Il punto è: c’è veramente la necessità, ora, di affidarsi ad un nuovo supporto fisico per distribuire il porno nelle case degli utenti, sia pure esso in alta definizione? Quando – e se effettivamente – trent’anni fa l’industria a luci rosse è stata in grado di trainare uno standard tecnologico, lo ha fatto perché ha introdotto un’enorme novità: la fruizione personalizzata di video pornografici. Quello che prima era necessario fare recandosi in una sala cinematografica, ora era possibile nell’intimità della propria abitazione. Non esistevano semplicemente altri canali distributivi, la videocassetta aveva inventato la consultazione privata di immagini in movimento, dopo che per anni il consumo pornografico era stato relegato a supporti cartacei.

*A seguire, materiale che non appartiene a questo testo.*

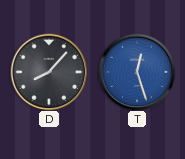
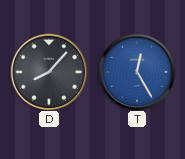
T: 12:27 -> 12:25
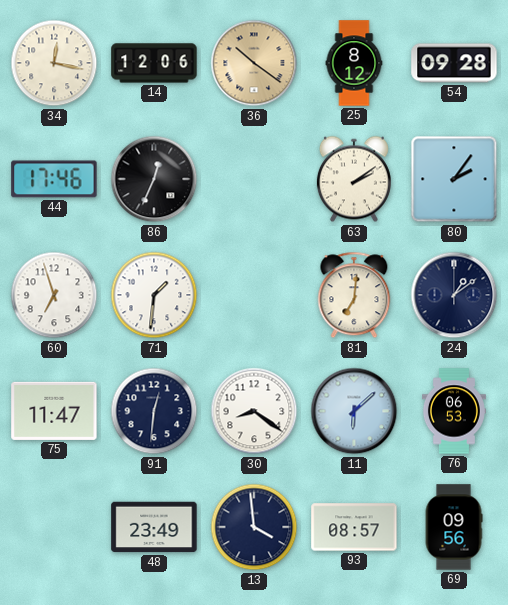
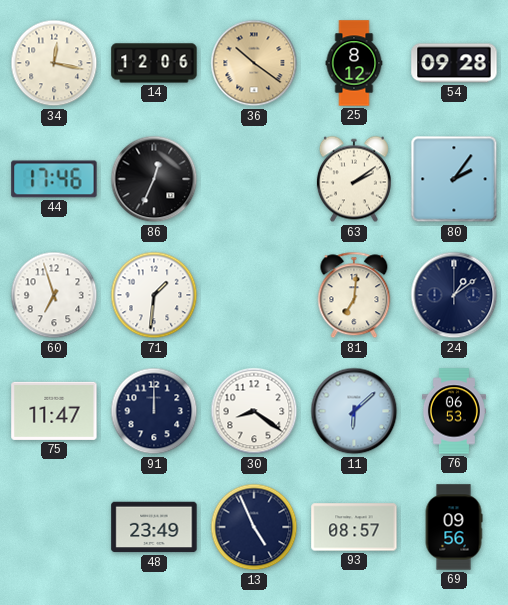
91: 12:31 -> 12:00
13: 3:59 -> 4:56
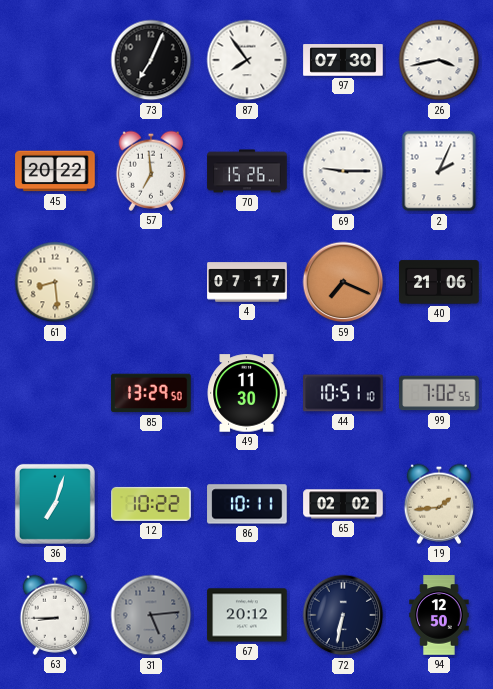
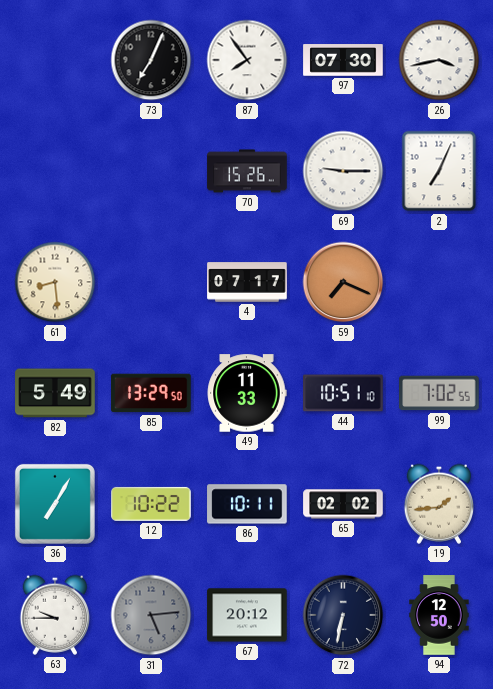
45: 20:22 -> none
57: 6:59 -> none
2: 2:04 -> 7:04
40: 21:06 -> none
82: none -> 5:49
49: 11:30 -> 11:33
36: 7:03 -> 7:05
63: 8:45 -> 9:45
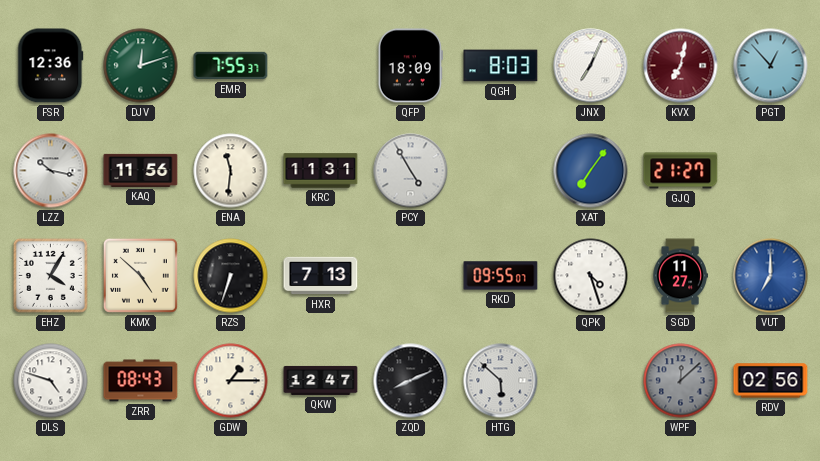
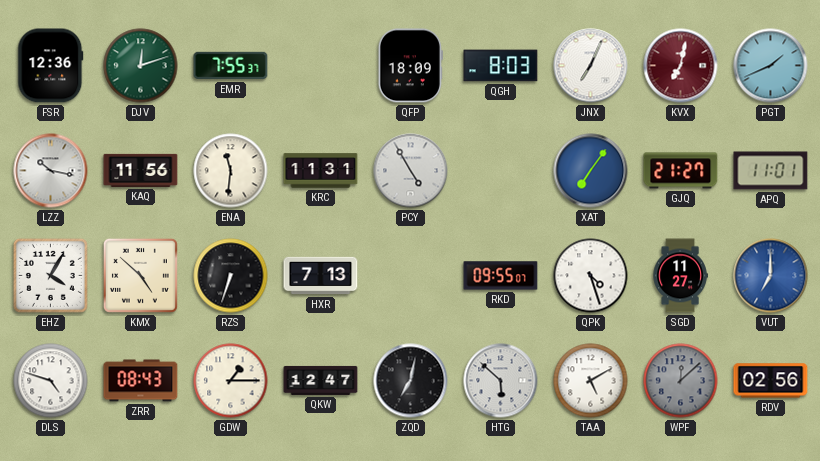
PGT: 12:53 -> 1:41
APQ: none -> 11:01
ZQD: 8:11 -> 7:02
TAA: none -> 5:10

Le difficoltà di ripetere il meccanismo che portò al successo il Vhs le elenca efficacemente Regina Lynn, columnist dalle pagine di Wired News. Il consumo pornografico ha cambiato faccia grazie alla Rete: ora è possibile scaricare -anche gratuitamente- tutto ciò che è di nostro interesse, eventualmente pianificando con cura i download, ed i supporti di memorizzazione digitale sono capienti e poco costosi. Oltre a questo, possiamo davvero interagire con gli attori, distribuire i nostri contenuti autoprodotti, stabilire un contatto con gli altri amanti del genere, partecipare a chat room nel corso delle quali guardare in streaming lo stesso film: in qualche modo Internet ha tolto dalla clandestinità il fruitore di pornografia, ha finalmente eliminato l’aurea triste di chi sgattaiola furtivo nel buio di un cinema od occhieggia nella parte vietata delle edicole, e lo ha emancipato consentendogli di condividere, di interagire, di stabilire relazioni fra performer e fruitori, di diventare creatore a sua volta di materiale.

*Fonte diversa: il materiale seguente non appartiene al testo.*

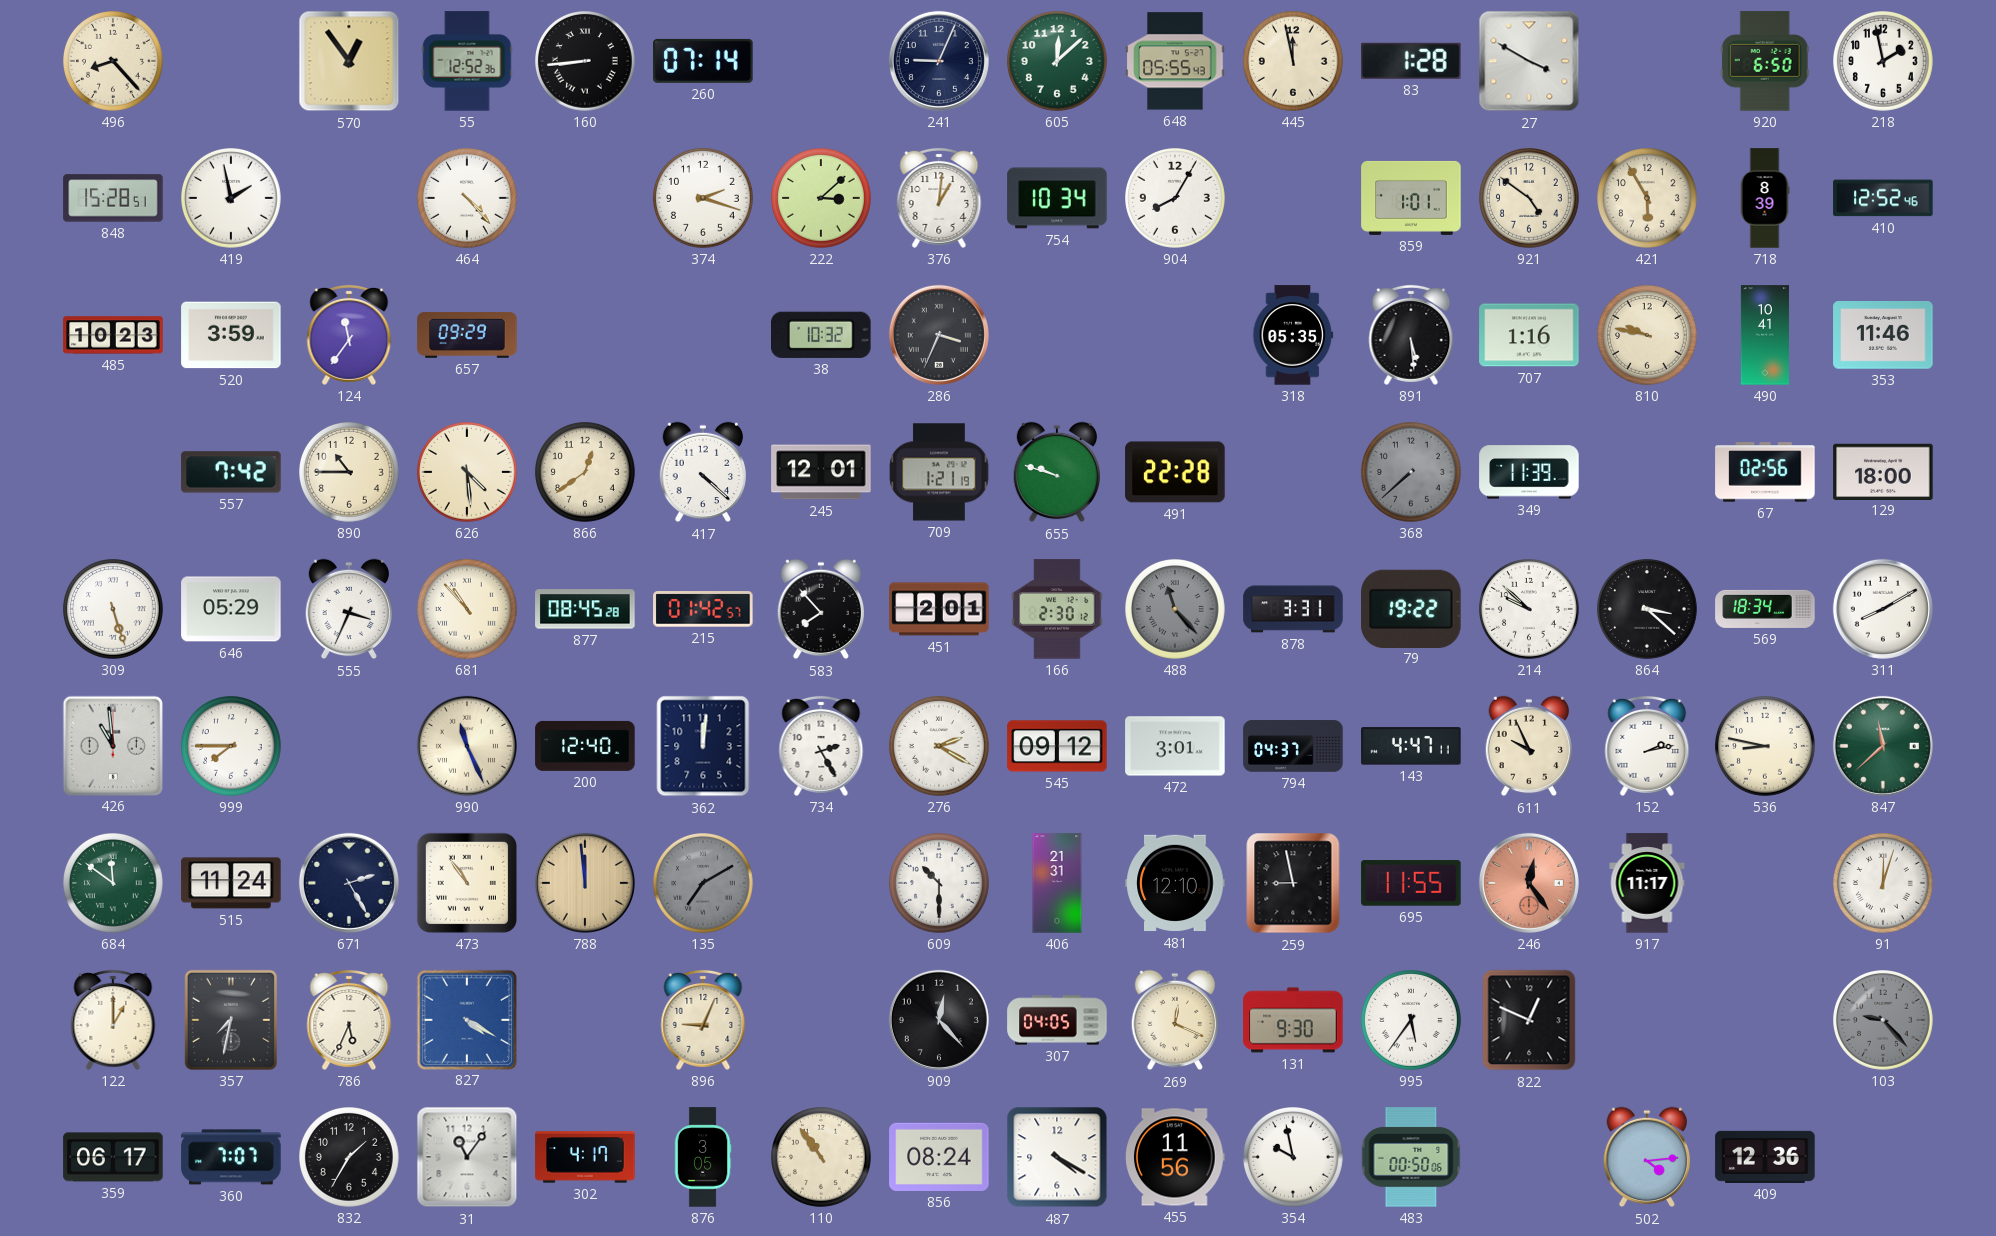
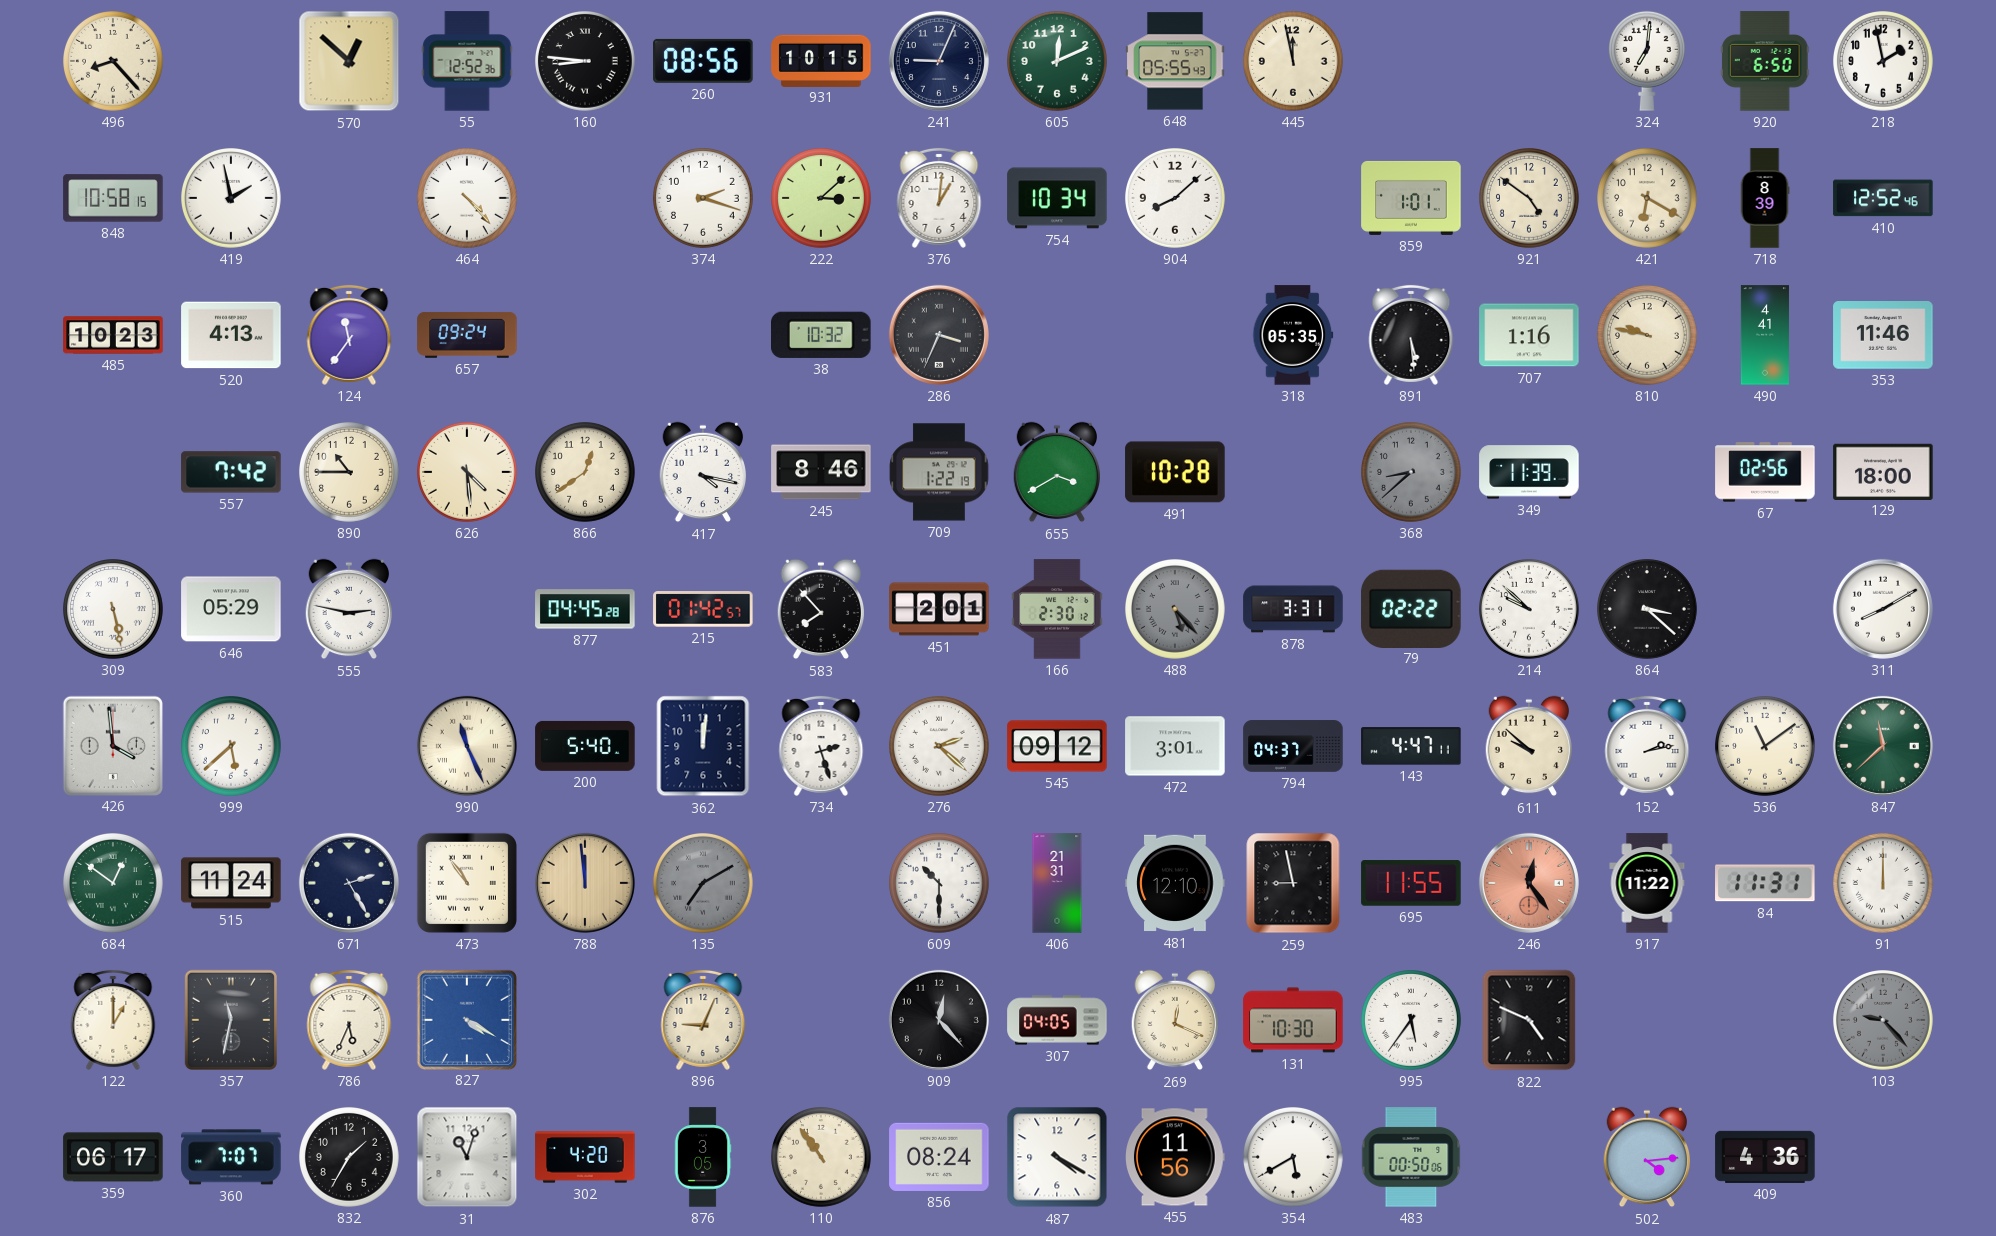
570: 12:54 -> 12:52
160: 8:44 -> 8:46
260: 07:14 -> 08:56
931: none -> 10:15
605: 12:08 -> 12:11
83: 1:28 -> none
27: 3:50 -> none
324: none -> 7:01
848: 15:28 -> 10:58
904: 8:05 -> 8:08
421: 5:55 -> 6:20
520: 3:59 -> 4:13
657: 09:29 -> 09:24
490: 10:41 -> 4:41
417: 4:22 -> 4:17
245: 12:01 -> 8:46
709: 1:21 -> 1:22
655: 9:48 -> 3:40
491: 22:28 -> 10:28
368: 7:38 -> 8:38
309: 5:27 -> 5:28
555: 3:34 -> 2:47
681: 10:53 -> none
877: 08:45 -> 04:45
488: 11:23 -> 5:23
79: 19:22 -> 02:22
569: 18:34 -> none
426: 10:59 -> 3:59
999: 7:45 -> 5:38
200: 12:40 -> 5:40
734: 2:25 -> 2:27
276: 2:20 -> 2:22
611: 9:56 -> 9:52
536: 8:47 -> 11:09
684: 11:51 -> 12:51
917: 11:17 -> 11:22
84: none -> 11:31
91: 12:03 -> 12:00
357: 7:32 -> 11:32
131: 9:30 -> 10:30
822: 12:49 -> 4:49
31: 11:06 -> 11:03
302: 4:17 -> 4:20
354: 9:58 -> 5:40
409: 12:36 -> 4:36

Insomma se il consumo in Rete è riuscito in qualche modo a dare visibilità e normalità (nei termini della legalità) alla pornografia, è difficile che i Dvd in alta definizione, qualsiasi sia il loro formato, riescano a rompere una barriera altrettanto resistente. Aspettare che l’industria del porno decida sul formato da utilizzare significa assegnare valore a una scelta in fondo marginale, che risponde più alla sete di novità di un’industria con il disperato bisogno di contenuti che giustifichino l’acquisto di apparecchi televisivi di nuova generazione, piuttosto che ad un concreto valore aggiunto; il gran clamore che ruota intorno ad una nuova e noiosa guerra fra formati suona vuoto come la convinzione che il successo di vendite dei lettori Vhs e Dvd possa essere ripetuto ancora una volta, distribuendo nuovi device che migliorano semplicemente la qualità dell’immagine. E non sembra tenere conto dell’avanzare di altre piattaforme di consumo non lineare di prodotti audiovisivi, dai Pvr ai MovieBeam, dalla Tv su IP a quella Peer to Peer, nella certezza che il nuovo sistema televisivo che si sta costruendo sotto i nostri occhi abbia ancora speranze di ripercorrere esclusivamente logiche distributive e di archiviazione legate a doppio filo con plastica, presse, camion, atomi.